Calcutta, June 30: Is the party over for steel sultans across the world' Nobody is sticking necks out with a definite answer, but the recent trend does not paint a rosy picture for an industry cruising along historic highs until a few months ago.

Consider the facts: China, the largest consumer of steel, is increasingly buying less from the international market while shipping out more of its own products. Steel exports from the country rose a whopping 110 per cent in May.

In the first four months of 2005, imports were 9.1 million tonnes (mt) compared with 16 mt in the same period last year. At the same time, exports zoomed to 11 mt from 2.8 mt same time last year. The glut in the international market due to lower demand has forced leading players like Mittal Steel, Arcelor and Posco into output cuts. After peaking at $750 a tonne, prices have crashed to $500.

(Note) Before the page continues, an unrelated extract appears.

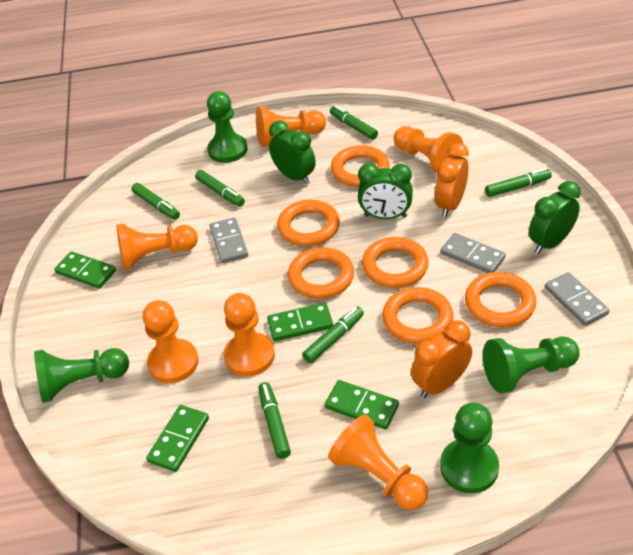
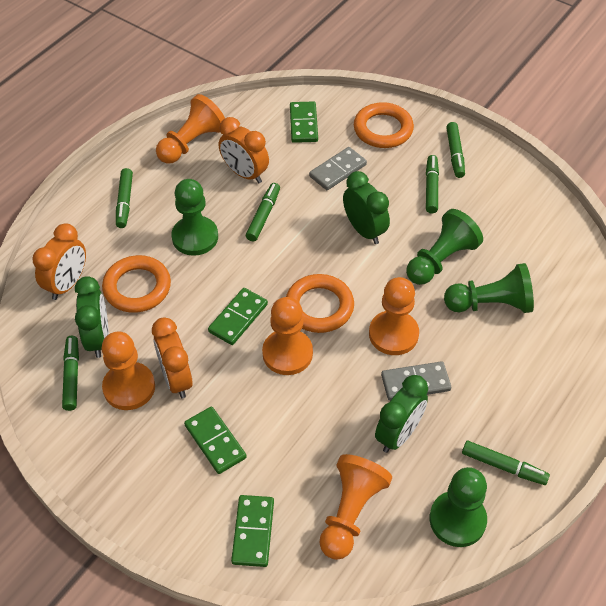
grey domino: [210,217,248,263] [441,233,506,273] [545,272,610,326] = 3 -> [309,147,367,190] [381,361,451,401] = 2
orange clock: [411,320,472,398] [435,143,469,217] = 2 -> [32,223,86,300] [152,317,193,398] [219,117,269,183] = 3
orange pawn: [116,224,198,270] [143,300,199,383] [223,293,275,376] [256,106,326,147] [328,415,428,510] [394,126,463,173] = 6 -> [102,332,155,410] [156,94,225,164] [262,297,313,375] [319,454,392,560] [369,277,419,355] = 5
orange ring: [277,200,340,246] [288,247,354,299] [331,145,390,187] [362,237,429,288] [382,287,454,344] [465,272,536,327] = 6 -> [102,255,171,313] [286,274,354,333] [354,102,414,148] = 3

Back home, steel majors have reduced prices by Rs 2,000 a tonne over April rates. SAIL today announced cuts of Rs 500-2,000 a tonne across various categories, making it the second successive slash in as many months.

However, the global steel industry is putting up a brave face, saying the slump is a temporary phenomenon. World Steel Dynamics, a leading steel information service, predicts prices will bottom out by the third quarter this year.

Mittal Steel, too, has swatted fears that China would remain a net exporter of steel ' sell more to the world than buy.

“The demand has not slackened, only production has outpaced it. A correction is inevitable,” an industry expert said.

The glut in the domestic as well as international market has been partly caused by users who bought more than their requirements for fear of having to pay ever-rising prices.